<<<<

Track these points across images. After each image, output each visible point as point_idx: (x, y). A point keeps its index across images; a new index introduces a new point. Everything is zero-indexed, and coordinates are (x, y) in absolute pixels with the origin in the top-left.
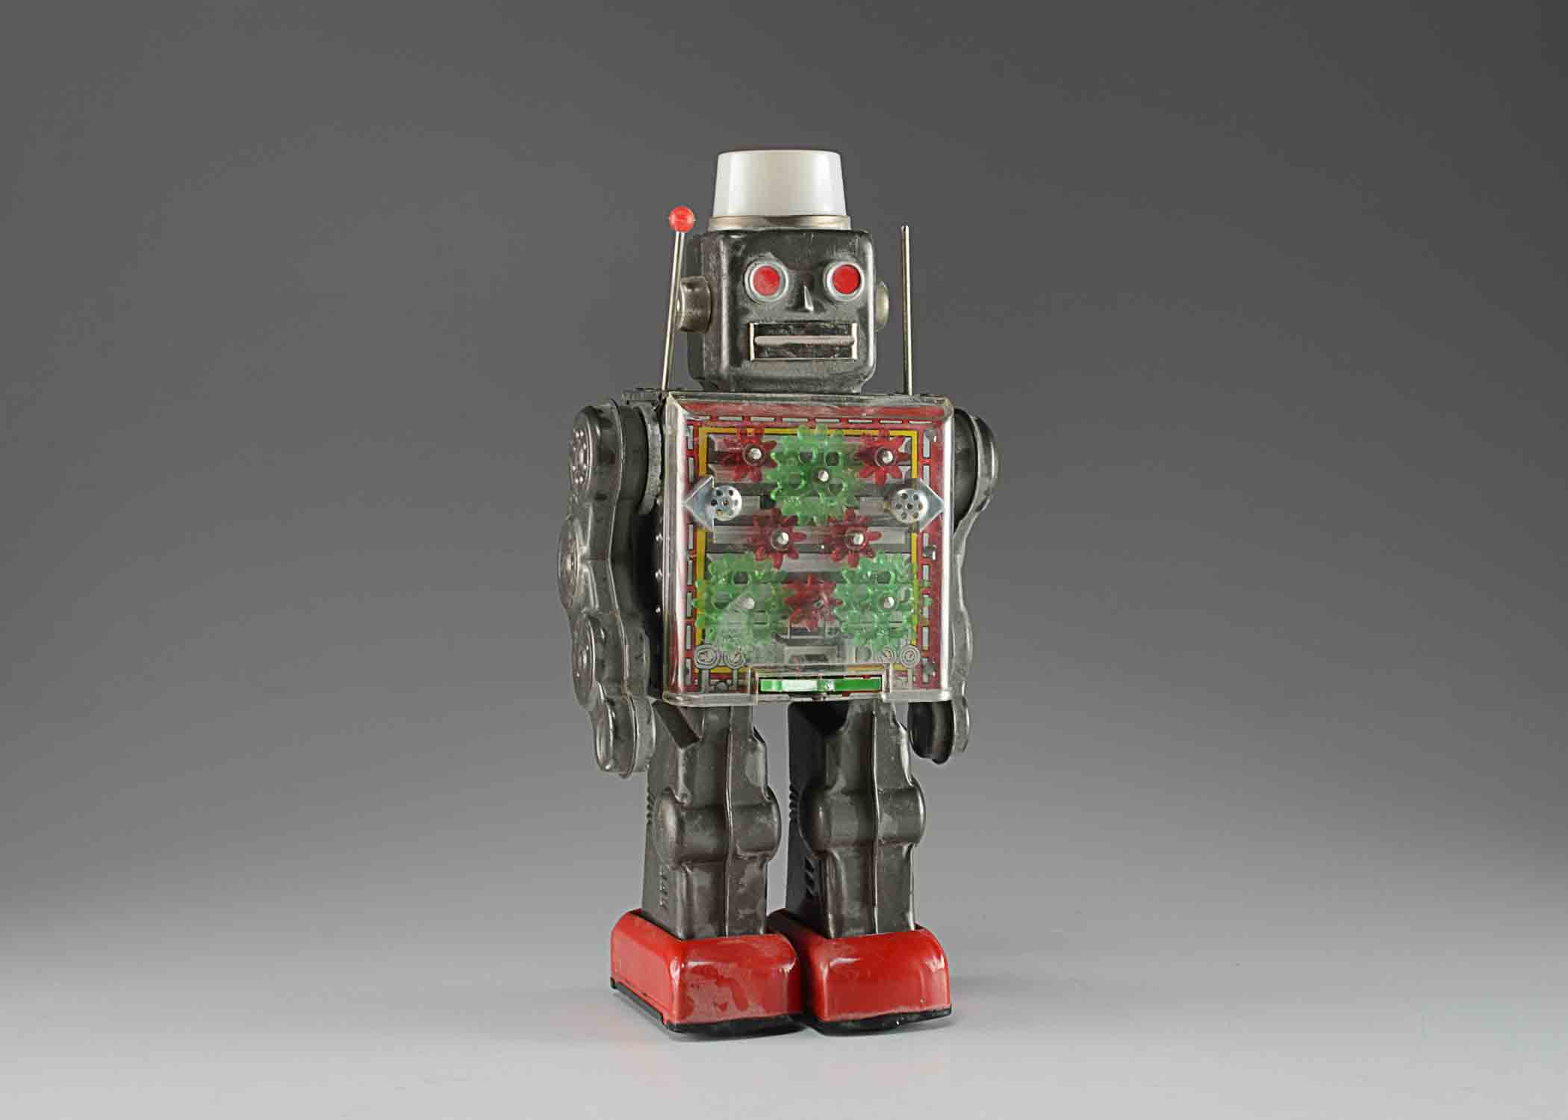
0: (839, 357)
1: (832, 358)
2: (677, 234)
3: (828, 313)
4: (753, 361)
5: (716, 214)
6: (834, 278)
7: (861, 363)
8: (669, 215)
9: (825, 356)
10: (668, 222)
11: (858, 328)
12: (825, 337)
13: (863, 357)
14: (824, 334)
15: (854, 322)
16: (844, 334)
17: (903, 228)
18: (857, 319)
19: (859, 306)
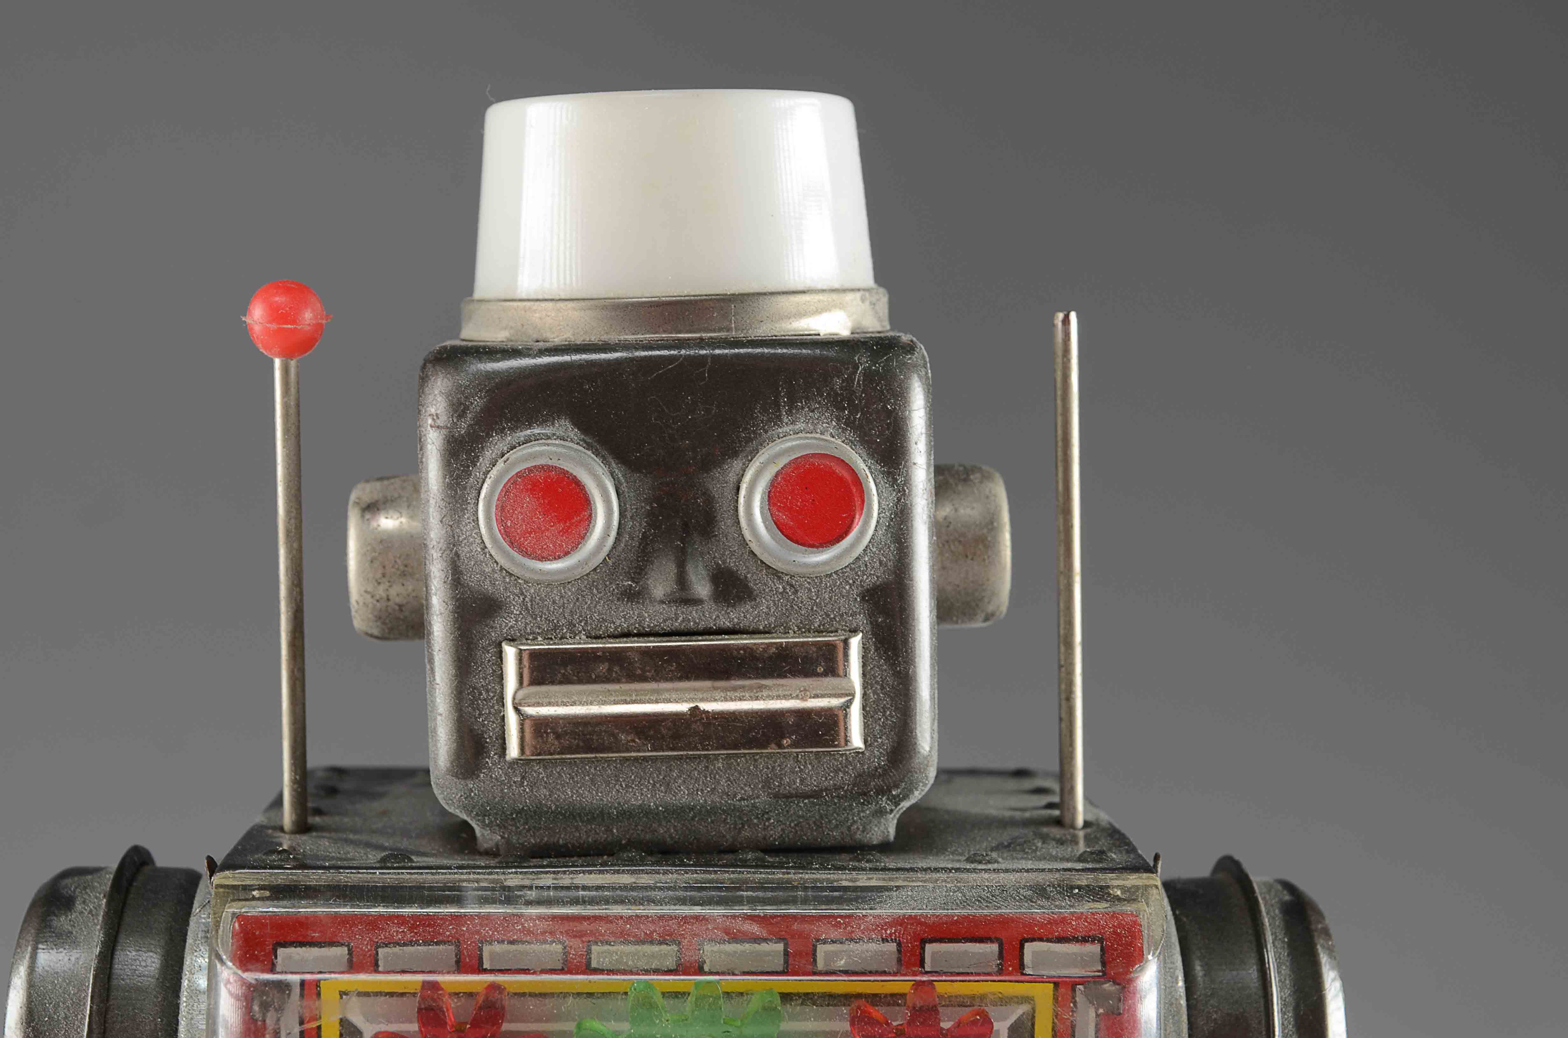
0: (795, 745)
1: (772, 749)
2: (277, 362)
3: (764, 605)
4: (515, 762)
5: (478, 294)
6: (774, 497)
7: (878, 759)
8: (245, 310)
9: (750, 744)
10: (246, 330)
11: (865, 649)
12: (747, 682)
13: (886, 742)
14: (744, 676)
15: (854, 631)
16: (816, 675)
17: (1061, 316)
18: (861, 620)
19: (873, 576)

>>>>

About this exercise: Please transcribe exactly the lines from the one containing "8: (669, 215)" through the final line of the data, including both, and nothing else. Pictures are to be left out.

Answer box:
8: (669, 215)
9: (825, 356)
10: (668, 222)
11: (858, 328)
12: (825, 337)
13: (863, 357)
14: (824, 334)
15: (854, 322)
16: (844, 334)
17: (903, 228)
18: (857, 319)
19: (859, 306)
0: (795, 745)
1: (772, 749)
2: (277, 362)
3: (764, 605)
4: (515, 762)
5: (478, 294)
6: (774, 497)
7: (878, 759)
8: (245, 310)
9: (750, 744)
10: (246, 330)
11: (865, 649)
12: (747, 682)
13: (886, 742)
14: (744, 676)
15: (854, 631)
16: (816, 675)
17: (1061, 316)
18: (861, 620)
19: (873, 576)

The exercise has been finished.